▶ _Problem set_:
1. Copy everything in the Sierra Leone reflection from "Transformation doesn’t happen" down to "fully to him.".
2. According to the Sierra Leone reflection, what did the writer's Sierra Leonean friends jokingly call the writer?
── Selected excerpt ──
That trip changed me.
I learned how the Spirit of God was active and moving within the Sierra Leonean people. I saw how the people in the “Land of Smiles” kept smiling while they lived in humble huts or metal-sheet homes. I also saw the empty gazes of mothers who wondered how they might feed their children. I heard the screams of a child who underwent malaria testing. I smelled the refuse upon which the slums of Kroo Bay were built, the stench of unwashed bodies crammed into a hot pickup truck. Most of all, I felt the rhythm of their songs as the church danced and clapped loudly in worship to God (even at four in the morning).
It unnerved me.
The God I knew painted beautiful sunsets and sunrises. He protected his children and provided for his people. The God I knew most certainly didn’t perform miracles in the 21st century. He didn’t speak to his people. He liked it when his people followed his rules. And he blessed the people who were faithful to him, usually with wealth and safety.
This God was different than the one I knew.
This God was wild, free-spirited, and unchecked by human rules. As the people of Sierra Leone danced, I realized that my box of Western Christianity could not contain this God. It was as if I was seeing an entirely different face of God, like a multifaceted die. This God still painted sunrises and sunsets, but did so with wild abandon. This God performed miracles (a story for another time), broke all humanly-imposed expectations, and blessed his faithful people with joy and peace, not health and wealth.
It shook my faith. Who was this God? It turned out that I did not know him as fully as I’d thought after all. The previous year’s heartbreak had taught me that God never changed and was always present to bear my hurt, but it also taught me to protect myself from being hurt again. So, in response, I walled up my heart, hesitant to allow others to see my oh-so-vulnerable self.
In contrast, Sierra Leone taught me to live with arms wide open, to say yes at the cost of being rejected and hurt by others. I was mocked (in jest) by my Sierra Leonean friends as being “too rigid.” They showed me the playful side of God, that God isn’t only to be found in straight-backed pews while “Just As I Am” is being slowly played or around a crackling campfire while teenagers share their testimonies. Ever so slowly, I realized that the real invitation of the trip was to open my heart to be changed by others.
There are many stories to be told from my time in Sierra Leone - too many to tell here. It was the hardest six weeks I have ever experienced. Culture shock is no joke. Halfway through, I wanted nothing more than to run home as fast as I could and dive into my shell of self-protection. Despite my initial efforts otherwise, the hard outer shell I had crafted around myself cracked as I learned to live among a people who smiled widely, laughed loudly, and worshipped freely.
Transformation doesn’t happen without saying yes to God’s invitation.
That yes - not only to the trip itself, but also to being transformed by the people of Sierra Leone - led to another yes: I fell in love with my boyfriend on that trip as I read a letter from him each day, and we got married the following year. I realized that I could not wall myself off from him in self-protection; if I wanted his love and his affection, I had to say yes to opening my heart fully to him.
What “yes” is God asking from you?
Saying yes is terrifying. There is great risk involved and it means surrendering control. In my journey, I have noticed that saying yes when I am terrified usually means that God is up to something very good in my life. I often stand at the crosswalk at which one sign says, “No - The Safe Path,” and the other says, “Yes - Danger Ahead.” I know that if I choose the safe path, I will be comfortable and secure. No scary unknowns ahead. I also know that if I choose the safe path, I’ll never know what great things God has in store for me, and that is something I can’t handle not knowing.
What about you?
In courage and in love,
Katelyn
Book recommendation:
Rhimes, Shonda. Year of Yes: How to Dance it Out, Stand in the Sun and Be Your Own Person. New York, NY: Simon and Schuster Paperbacks, 2015.
───
── Data provided ──
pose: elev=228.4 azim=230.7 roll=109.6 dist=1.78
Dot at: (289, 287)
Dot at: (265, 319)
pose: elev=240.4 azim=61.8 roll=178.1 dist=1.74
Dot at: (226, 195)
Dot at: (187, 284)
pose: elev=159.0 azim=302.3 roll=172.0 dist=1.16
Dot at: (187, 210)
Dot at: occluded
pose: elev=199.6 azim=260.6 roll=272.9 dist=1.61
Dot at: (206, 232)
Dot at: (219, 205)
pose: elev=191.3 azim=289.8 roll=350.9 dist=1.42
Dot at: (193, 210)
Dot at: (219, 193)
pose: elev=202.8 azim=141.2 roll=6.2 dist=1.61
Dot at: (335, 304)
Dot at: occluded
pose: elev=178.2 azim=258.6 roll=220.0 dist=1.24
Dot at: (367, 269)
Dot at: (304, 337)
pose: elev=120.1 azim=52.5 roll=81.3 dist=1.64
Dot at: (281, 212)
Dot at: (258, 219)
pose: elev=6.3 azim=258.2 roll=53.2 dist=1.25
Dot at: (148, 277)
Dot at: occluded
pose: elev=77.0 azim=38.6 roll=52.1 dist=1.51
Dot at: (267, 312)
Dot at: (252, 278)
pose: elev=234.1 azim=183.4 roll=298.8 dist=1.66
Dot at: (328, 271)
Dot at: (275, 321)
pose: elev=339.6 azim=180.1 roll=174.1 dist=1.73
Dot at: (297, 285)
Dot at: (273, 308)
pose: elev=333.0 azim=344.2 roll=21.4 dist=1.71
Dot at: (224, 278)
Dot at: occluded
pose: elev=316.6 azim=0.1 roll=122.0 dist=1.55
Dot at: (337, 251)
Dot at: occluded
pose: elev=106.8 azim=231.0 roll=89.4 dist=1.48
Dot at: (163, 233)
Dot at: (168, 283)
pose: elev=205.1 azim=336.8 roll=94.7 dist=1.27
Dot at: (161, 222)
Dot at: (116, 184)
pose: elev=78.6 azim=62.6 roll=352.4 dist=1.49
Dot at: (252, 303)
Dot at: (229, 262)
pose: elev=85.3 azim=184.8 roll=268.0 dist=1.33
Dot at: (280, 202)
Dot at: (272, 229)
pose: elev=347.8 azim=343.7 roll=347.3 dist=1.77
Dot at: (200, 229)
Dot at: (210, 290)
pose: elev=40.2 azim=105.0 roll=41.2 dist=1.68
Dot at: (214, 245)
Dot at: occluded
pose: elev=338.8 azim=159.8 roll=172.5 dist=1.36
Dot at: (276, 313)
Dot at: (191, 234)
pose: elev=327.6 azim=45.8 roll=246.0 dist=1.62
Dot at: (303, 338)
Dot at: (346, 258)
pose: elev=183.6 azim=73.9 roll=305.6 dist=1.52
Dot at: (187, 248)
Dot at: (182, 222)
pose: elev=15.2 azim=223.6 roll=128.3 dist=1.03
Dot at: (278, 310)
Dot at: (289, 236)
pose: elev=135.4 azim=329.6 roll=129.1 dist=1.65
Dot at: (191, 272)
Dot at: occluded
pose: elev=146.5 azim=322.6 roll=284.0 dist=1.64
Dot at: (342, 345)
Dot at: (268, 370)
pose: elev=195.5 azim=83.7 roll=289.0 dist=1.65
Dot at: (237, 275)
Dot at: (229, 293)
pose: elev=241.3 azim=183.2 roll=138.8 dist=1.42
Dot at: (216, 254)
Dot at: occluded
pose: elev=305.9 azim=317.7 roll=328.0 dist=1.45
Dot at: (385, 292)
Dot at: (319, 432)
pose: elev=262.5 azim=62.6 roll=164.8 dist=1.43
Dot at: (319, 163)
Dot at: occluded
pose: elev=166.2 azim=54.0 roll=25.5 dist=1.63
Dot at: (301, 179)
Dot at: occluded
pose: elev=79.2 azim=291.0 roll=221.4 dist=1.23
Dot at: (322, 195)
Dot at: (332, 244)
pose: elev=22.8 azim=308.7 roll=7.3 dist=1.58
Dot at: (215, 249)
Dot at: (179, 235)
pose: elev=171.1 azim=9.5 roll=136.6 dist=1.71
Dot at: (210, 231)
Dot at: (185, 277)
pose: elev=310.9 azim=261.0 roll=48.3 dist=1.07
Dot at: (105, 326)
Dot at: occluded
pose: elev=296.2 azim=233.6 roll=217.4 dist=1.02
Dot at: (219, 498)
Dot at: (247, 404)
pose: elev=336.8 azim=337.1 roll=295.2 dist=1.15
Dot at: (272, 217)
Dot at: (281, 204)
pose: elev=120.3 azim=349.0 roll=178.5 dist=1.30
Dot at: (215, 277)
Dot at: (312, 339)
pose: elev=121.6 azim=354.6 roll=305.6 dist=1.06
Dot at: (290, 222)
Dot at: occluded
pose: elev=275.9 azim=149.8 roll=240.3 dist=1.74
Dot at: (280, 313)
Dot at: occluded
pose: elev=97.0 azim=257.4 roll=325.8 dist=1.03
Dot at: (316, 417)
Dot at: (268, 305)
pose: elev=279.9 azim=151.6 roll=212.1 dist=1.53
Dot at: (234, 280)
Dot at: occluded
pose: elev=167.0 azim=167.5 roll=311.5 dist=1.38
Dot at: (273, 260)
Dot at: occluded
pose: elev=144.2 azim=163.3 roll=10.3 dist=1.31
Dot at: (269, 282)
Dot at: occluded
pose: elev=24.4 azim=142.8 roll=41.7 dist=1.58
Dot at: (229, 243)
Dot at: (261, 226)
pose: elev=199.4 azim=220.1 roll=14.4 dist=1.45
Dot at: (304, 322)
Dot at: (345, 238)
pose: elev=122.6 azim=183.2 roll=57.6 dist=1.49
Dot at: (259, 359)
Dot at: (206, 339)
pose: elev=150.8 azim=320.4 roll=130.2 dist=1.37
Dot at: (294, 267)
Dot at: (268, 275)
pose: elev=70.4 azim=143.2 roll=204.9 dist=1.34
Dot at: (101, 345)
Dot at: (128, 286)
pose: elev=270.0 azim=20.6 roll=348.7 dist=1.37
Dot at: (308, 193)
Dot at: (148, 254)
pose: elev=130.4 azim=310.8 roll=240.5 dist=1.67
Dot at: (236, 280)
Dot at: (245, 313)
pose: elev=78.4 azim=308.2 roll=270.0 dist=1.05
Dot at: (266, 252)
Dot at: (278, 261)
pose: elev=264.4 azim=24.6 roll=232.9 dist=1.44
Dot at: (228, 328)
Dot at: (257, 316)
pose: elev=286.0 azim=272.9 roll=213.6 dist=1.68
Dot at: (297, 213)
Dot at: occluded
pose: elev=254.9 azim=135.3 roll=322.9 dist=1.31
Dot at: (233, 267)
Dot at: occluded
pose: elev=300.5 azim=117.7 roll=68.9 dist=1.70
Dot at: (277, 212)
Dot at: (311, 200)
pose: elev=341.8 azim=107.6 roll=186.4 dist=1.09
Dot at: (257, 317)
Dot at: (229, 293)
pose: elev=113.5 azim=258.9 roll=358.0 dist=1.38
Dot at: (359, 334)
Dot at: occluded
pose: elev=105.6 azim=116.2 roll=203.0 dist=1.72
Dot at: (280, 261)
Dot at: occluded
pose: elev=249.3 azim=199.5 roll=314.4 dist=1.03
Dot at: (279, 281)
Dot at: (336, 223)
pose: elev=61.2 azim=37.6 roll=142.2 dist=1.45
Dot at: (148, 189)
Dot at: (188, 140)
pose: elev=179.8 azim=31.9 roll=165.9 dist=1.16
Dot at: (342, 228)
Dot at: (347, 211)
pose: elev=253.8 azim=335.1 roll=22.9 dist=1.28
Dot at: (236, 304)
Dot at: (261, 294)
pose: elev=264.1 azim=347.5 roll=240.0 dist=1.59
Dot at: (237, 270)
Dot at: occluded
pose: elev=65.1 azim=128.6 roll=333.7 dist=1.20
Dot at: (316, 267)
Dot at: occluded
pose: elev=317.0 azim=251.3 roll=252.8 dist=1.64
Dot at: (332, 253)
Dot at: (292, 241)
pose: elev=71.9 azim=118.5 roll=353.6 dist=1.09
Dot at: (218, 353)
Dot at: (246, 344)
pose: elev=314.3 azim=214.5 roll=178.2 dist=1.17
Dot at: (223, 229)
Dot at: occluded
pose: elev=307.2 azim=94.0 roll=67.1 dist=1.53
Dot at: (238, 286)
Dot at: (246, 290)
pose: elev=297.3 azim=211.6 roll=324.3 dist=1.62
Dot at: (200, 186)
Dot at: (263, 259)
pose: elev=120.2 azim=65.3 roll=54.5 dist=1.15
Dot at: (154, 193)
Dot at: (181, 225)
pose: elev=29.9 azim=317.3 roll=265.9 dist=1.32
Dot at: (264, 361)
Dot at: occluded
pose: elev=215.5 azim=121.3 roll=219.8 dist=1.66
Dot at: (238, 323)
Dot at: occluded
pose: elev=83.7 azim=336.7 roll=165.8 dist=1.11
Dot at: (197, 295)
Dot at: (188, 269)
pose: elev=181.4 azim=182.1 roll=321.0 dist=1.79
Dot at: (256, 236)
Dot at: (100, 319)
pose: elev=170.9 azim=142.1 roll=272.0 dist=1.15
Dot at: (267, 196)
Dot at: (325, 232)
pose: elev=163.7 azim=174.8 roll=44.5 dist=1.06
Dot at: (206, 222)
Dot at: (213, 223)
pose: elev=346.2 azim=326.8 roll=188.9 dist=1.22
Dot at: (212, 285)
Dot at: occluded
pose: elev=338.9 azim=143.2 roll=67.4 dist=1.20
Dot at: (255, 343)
───
▶ _Results of the exercise_:
1.
Transformation doesn’t happen without saying yes to God’s invitation.
That yes - not only to the trip itself, but also to being transformed by the people of Sierra Leone - led to another yes: I fell in love with my boyfriend on that trip as I read a letter from him each day, and we got married the following year. I realized that I could not wall myself off from him in self-protection; if I wanted his love and his affection, I had to say yes to opening my heart fully to him.

2. They called the writer "too rigid."